A DC e a Marvel deixaram de excluir. Seja o perfil mais conservador, seja aquele cara que tradicionalmente não lê gibis. Afinal, diversidade é sempre sobre SOMAR.

Titans: Rebirth

chegamos aos resultados de Junho, os do tal recorde. No mês houve um crescimento de 20% em relação a Junho do ano anterior, quando considerado TUDO (gibis mensais, encadernados, revistas...). Comparado com 2011, o resultado é de 60% a mais. 2006? OITENTA E TRÊS PORCENTO de aumento. Quando olhamos os 300 gibis mais vendidos, os números só perdem, na série histórica (que vem desde os anos 1990), pra Dezembro de 1997, quando Darkness #11, da Image, alcançou um pedido de 357 mil exemplares.

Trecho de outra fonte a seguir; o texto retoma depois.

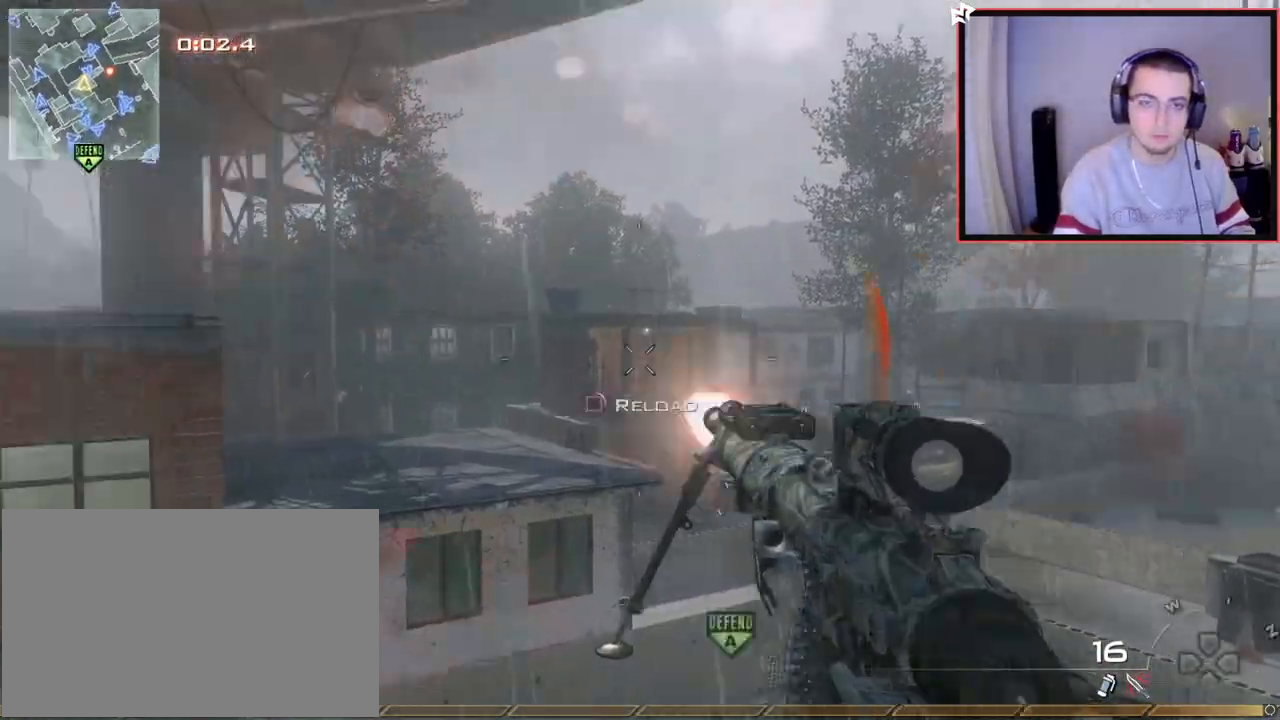
{"buttons": ["SQUARE", "R2"], "left_stick": "up", "right_stick": "left", "events": [[67, "SQUARE", "up"], [67, "left_stick", "center"], [84, "CROSS", "down"], [117, "R2", "up"], [150, "CROSS", "up"], [217, "left_stick", "up"], [317, "L3", "down"], [434, "R2", "down"], [467, "SQUARE", "down"], [484, "L3", "up"]]}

Civil War II #1 foi a revista mais vendida, com 381 mil exemplares – vendas turbinadas não só porque estamos falando de uma guerra entre heróis, algo que sempre vende, mas pelo fato da Marvel divulgar a saga como algo próximo do nosso dia a dia. Batman #1, parte do Rebirth, veio em seguida, com 280 mil. Batman: Rebirth, Star Wars: Han Solo e Civil War II #2 vieram na sequência.

Só que ao falar de diversidade, precisamos ir além da tradicional lista de 300 gibis mais vendidos. Se tem algo que deu certo de 2011 pra cá foram os títulos mais de nicho, inúmeras revistas com público bem específico que sozinhas vendem pouco, mas que juntas trazem uma galera para essa brincadeira de HQs. Tanto é que quando você compara o top 300 de junho de 2016 contra o de Junho de 2015, o crescimento é de “apenas” 14%, contra os 20% do global.

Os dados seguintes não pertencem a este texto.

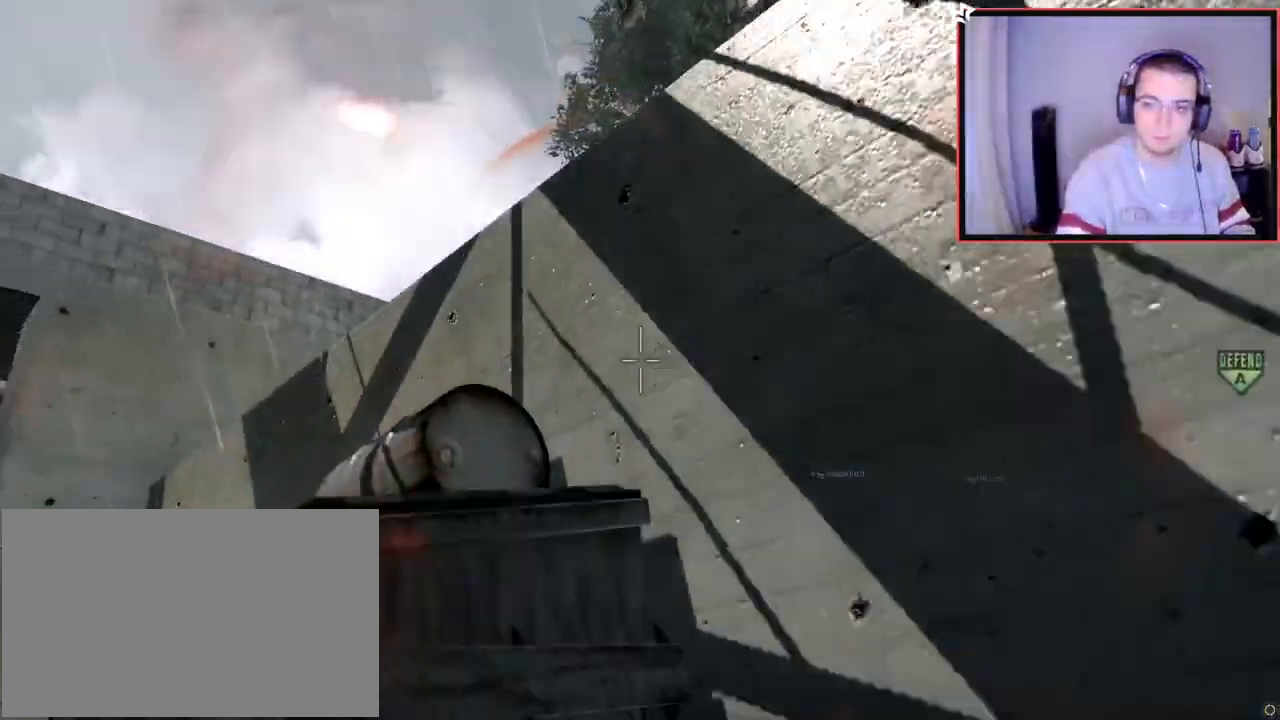
{"buttons": [], "left_stick": "center", "right_stick": "center", "events": [[283, "R1", "up"]]}
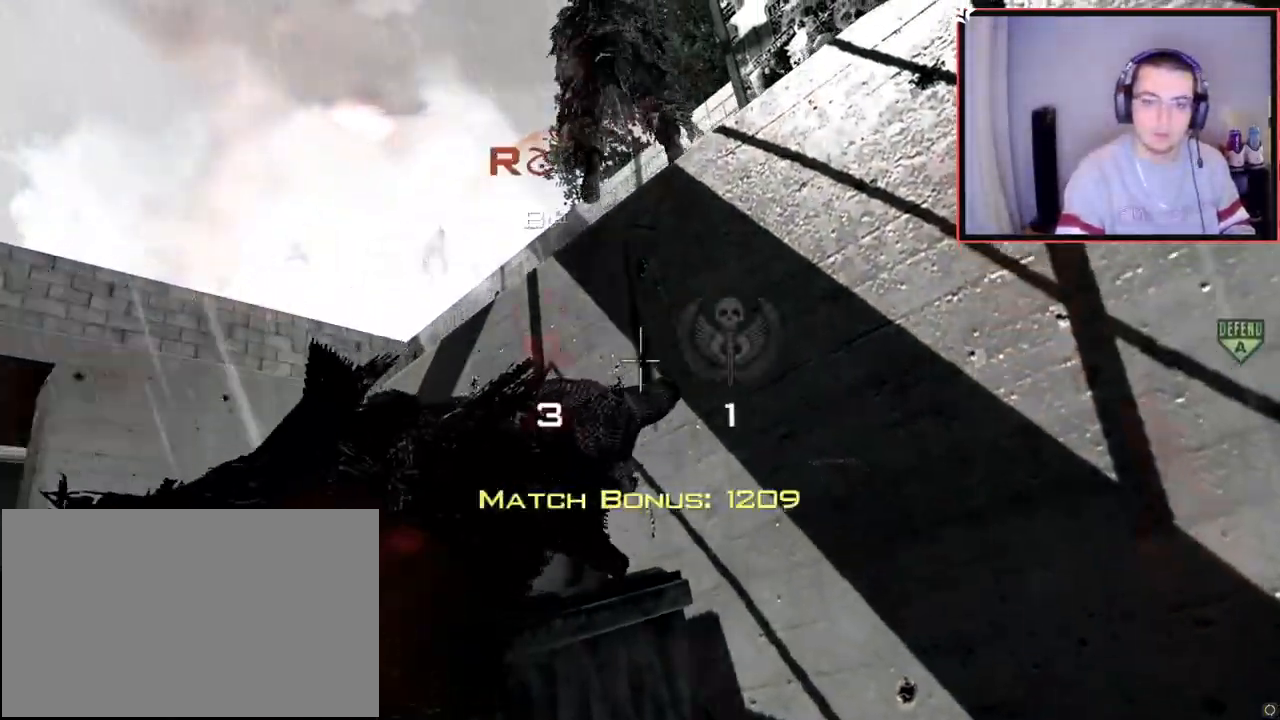
{"buttons": [], "left_stick": "center", "right_stick": "center", "events": []}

Quando falamos de diversidade, a regra é NUNCA olhar só lá pra cima, mas sim para todo o cenário.

Resta saber, agora, como será o resto de 2016. Por mais que tenha recuperado terreno, a DC conseguiu “apenas” 31% das unidades vendidas, contra 44% da Marvel. Com o Rebirth crescendo em número de títulos e na atenção das pessoas, é possível imaginar que os números fiquem mais equilibrados nos próximos meses – por mais que a Casa das Ideias esteja chutando bundas com a sua segunda Guerra Civil e eles tenham Star Wars para dar uma bela força. É provável também que, até o final do ano, o mercado de HQs dos EUA saia do vermelho – até o momento, nos seis primeiros meses, a queda está em 1%.

Botando tudo isso no MIX, dá pra dizer que 2016 tem tudo pra ser ainda mais mágico que 2015. No último ano, de acordo com dados do Comichron e do ICv2, o mercado geral de HQs dos EUA movimentou nada menos que US$ 1,03 bilhão, um crescimento de 10% em relação à 2014. O ano foi o segundo melhor da HISTÓRIA, perdendo só para 1993, quando movimentaram US$ 1,4 bilhão (já com a inflação). Sem essa “ajudinha”, 93 (que viu O Retorno do Superman, por exemplo) ficou em US$ 850 milhões.

Esse número do ano passado leva em consideração não só o mercado de comic shops (que movimentou US$ 570 milhões, considerando gibis e graphic novels), livrarias (US$ 350 milhões, crescimento de 23%), bancas (US$ 20 milhões) e o digital (US$ 90 milhões). Aliás, a parte do digital é que trouxe o único resultado negativo, uma queda de 10%. Porém, há diversas explicações pra isso, inclusive a queda nas vendas de tablets e o fato de não ser possível mais comprar diretamente pelo app do ComiXology.

O mercado de HQs continua vendendo pra CARALHO. As editoras estão aprendendo umas com as outras e com o próprio mercado – além de uma ajudinha do cinema. Quando alguém mandar pra você dizendo que tá tudo na merda, ou que o que tá segurando a brincadeira é “apenas” a Guerra Civil II, ria.

Afinal, é o que DC e Marvel estão fazendo neste exato momento: rindo à toa. ;)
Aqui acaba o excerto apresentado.